#### [Task to carry out]
Show each line below that contains the word "Transition".

#### [Input material]
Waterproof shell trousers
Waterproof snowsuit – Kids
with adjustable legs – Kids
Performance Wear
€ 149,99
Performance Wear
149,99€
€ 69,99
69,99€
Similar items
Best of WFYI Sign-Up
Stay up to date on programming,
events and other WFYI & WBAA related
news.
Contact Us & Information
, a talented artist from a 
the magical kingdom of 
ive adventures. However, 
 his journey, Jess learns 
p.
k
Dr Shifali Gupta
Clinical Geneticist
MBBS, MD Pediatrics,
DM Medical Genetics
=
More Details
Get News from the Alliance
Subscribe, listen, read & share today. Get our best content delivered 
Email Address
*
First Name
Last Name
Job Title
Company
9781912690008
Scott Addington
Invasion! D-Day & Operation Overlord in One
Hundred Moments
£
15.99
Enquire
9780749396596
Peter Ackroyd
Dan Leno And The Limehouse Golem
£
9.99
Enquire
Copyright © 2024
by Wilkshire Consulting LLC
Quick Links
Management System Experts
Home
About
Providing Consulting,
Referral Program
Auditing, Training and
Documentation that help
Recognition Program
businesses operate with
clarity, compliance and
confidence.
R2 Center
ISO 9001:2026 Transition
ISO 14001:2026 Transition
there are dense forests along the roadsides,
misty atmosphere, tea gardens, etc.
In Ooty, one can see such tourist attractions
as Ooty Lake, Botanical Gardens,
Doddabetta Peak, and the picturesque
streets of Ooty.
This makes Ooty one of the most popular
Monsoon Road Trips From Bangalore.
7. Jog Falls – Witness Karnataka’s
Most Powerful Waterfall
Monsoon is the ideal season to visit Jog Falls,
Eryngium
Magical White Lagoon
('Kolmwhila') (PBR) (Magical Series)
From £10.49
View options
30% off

...

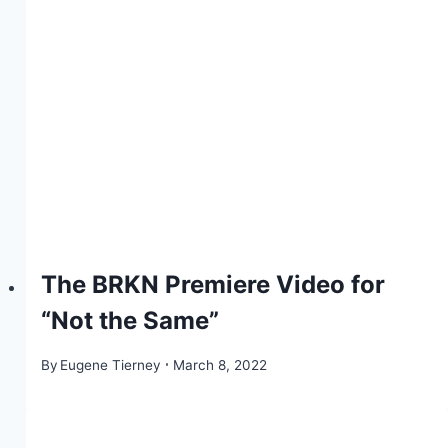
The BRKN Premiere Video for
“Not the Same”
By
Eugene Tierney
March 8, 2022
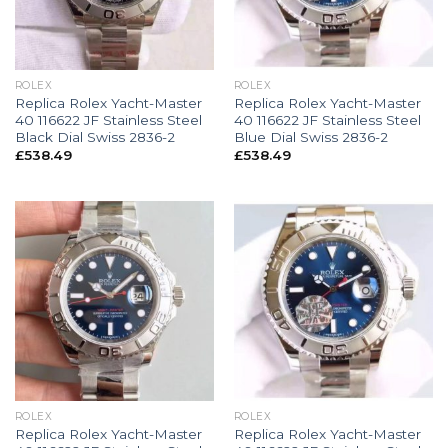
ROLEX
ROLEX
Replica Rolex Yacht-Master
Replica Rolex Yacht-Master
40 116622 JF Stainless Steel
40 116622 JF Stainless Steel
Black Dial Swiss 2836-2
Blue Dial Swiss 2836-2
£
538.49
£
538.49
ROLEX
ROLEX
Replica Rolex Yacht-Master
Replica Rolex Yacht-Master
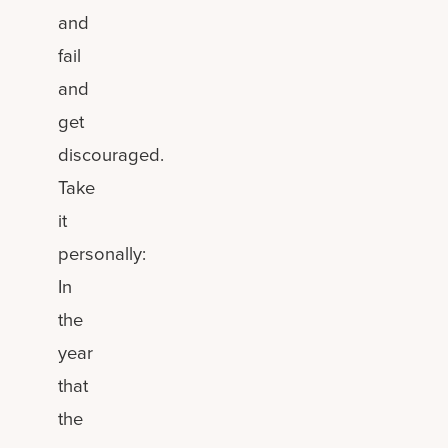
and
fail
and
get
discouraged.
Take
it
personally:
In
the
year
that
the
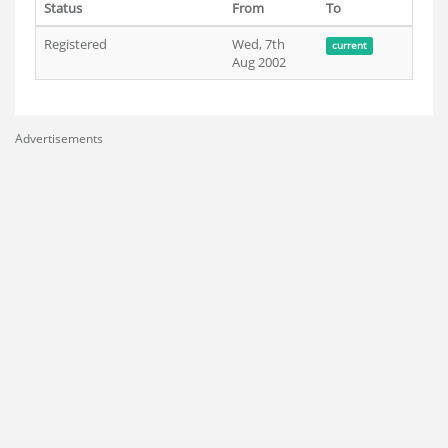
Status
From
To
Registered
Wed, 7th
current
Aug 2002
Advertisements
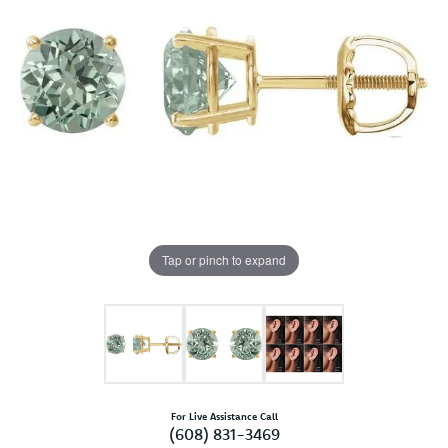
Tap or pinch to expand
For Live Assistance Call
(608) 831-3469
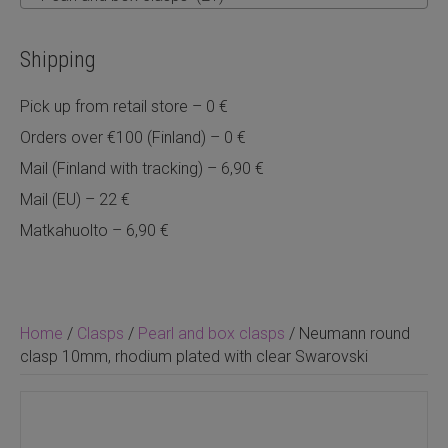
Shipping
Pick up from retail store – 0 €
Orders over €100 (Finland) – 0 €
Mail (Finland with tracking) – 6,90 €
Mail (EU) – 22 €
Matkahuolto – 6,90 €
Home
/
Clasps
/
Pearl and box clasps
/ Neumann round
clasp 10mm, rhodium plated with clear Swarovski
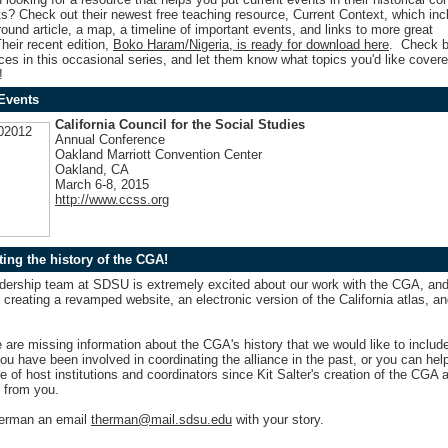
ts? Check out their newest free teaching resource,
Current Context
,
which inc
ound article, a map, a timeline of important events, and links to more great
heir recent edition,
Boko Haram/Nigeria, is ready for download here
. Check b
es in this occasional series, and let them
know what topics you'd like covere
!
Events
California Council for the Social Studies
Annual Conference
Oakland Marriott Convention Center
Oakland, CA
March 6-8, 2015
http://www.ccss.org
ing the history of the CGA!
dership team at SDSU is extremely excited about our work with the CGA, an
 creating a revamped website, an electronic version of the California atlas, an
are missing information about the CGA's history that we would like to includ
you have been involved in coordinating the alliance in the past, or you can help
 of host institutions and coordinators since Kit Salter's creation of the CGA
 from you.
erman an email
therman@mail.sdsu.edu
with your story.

#### [Response to this task]
ISO 9001:2026 Transition
ISO 14001:2026 Transition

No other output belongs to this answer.